Her voice trailed off, and she looked to the side. “I know you,” she murmured. “And I know you won’t survive this. You’ll kill her, and you’ll kill Luc, and we’ll come back together – but there won’t be an ‘after’ anymore. We’ll both still be in our wars, missing what we gave to end them.”
Michael looked at her quietly for a long moment, weighing her words in his head. “I don’t see another way,” he said quietly.
“I’m not sure there is one.” Sobriquet wiped at her eyes, slouching against the backrest. “Life doesn’t always give you good options. I thought you had some. I was even greedy enough to think I could borrow them, for a time. But instead you got mine.”
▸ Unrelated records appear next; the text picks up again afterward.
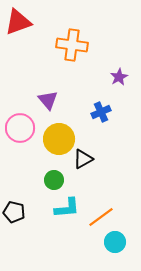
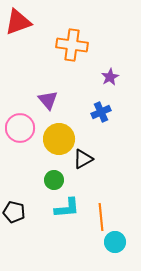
purple star: moved 9 px left
orange line: rotated 60 degrees counterclockwise
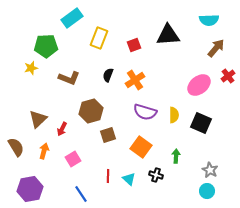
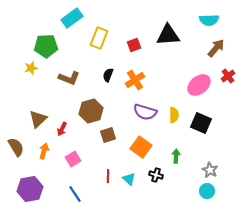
blue line: moved 6 px left
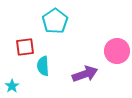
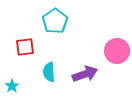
cyan semicircle: moved 6 px right, 6 px down
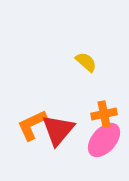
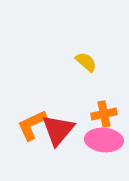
pink ellipse: rotated 54 degrees clockwise
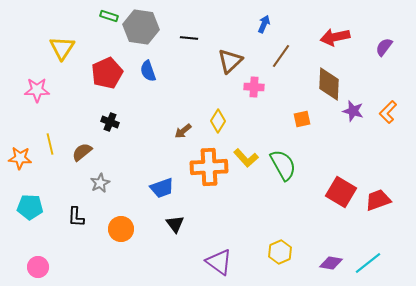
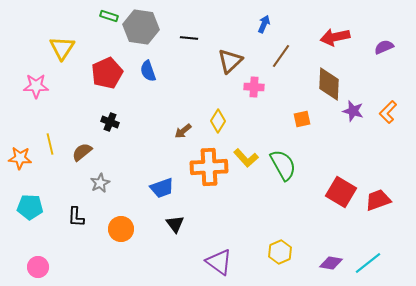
purple semicircle: rotated 30 degrees clockwise
pink star: moved 1 px left, 4 px up
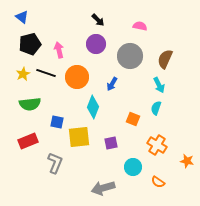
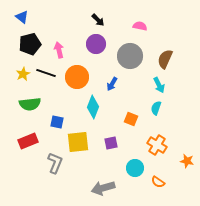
orange square: moved 2 px left
yellow square: moved 1 px left, 5 px down
cyan circle: moved 2 px right, 1 px down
“I don’t think that’s so terrible,” Michael said, managing a smile. It faded. “You’re not – wrong. I’ve given some things up. Some of them I was probably better off without, honestly, but they were mine. My fears, my limits. And those did make me who I was, for a time. But who I am isn’t fixed.”
He shrugged helplessly. “Vera said something once that stuck with me. That we’re all ‘cascades of thought and whim, tumbling forward through time.’ We’re processes, not some stone carving, and I’ve come to understand that we control only the smallest parts of what we are to the world. All I can control is what I am to myself.” He found his smile again, reaching out to clasp her hand. “And what you are to me.”
She gave his hand a squeeze, mustering a smile in return under reddening eyes. “And what am I to you?” she asked.
“That’s a secret,” Michael replied, kissing her on the forehead. “I’ll tell you when we reach Mendian.”
His words wrenched a laugh from her; she slid over to his bench and sat with her head resting on his shoulder for a time. Eventually, though, as the engine began to strain against the cars and the station slowly slid behind them, she raised her head once more.
“Do you think the flat is still open?” she asked. “We shouldn’t be in Imes for long, but it would be nice to swing back through.”
Michael snorted. “I can’t think why anyone would move in there on purpose,” he said. “It was drafty, ill-appointed and leaked from the balcony. Its only redeeming quality was that you lived there too.”
“I rather liked it,” she said defensively. “It had a cozy feel. We should look into purchasing it – or I should, since I’m the only one with any money.”
“I feel like we can make it work.” Michael gave a rueful smile, gesturing vaguely forward to Imes. “We’ll have to talk with Emil about it, after everything else. I imagine he’ll give us the deed just so we leave him in peace.”
“That sounds like a good plan.” Sobriquet closed her eyes and let her head drop against his shoulder once more. The train began to build its speed, rushing down the long track to Imes. “After everything else.”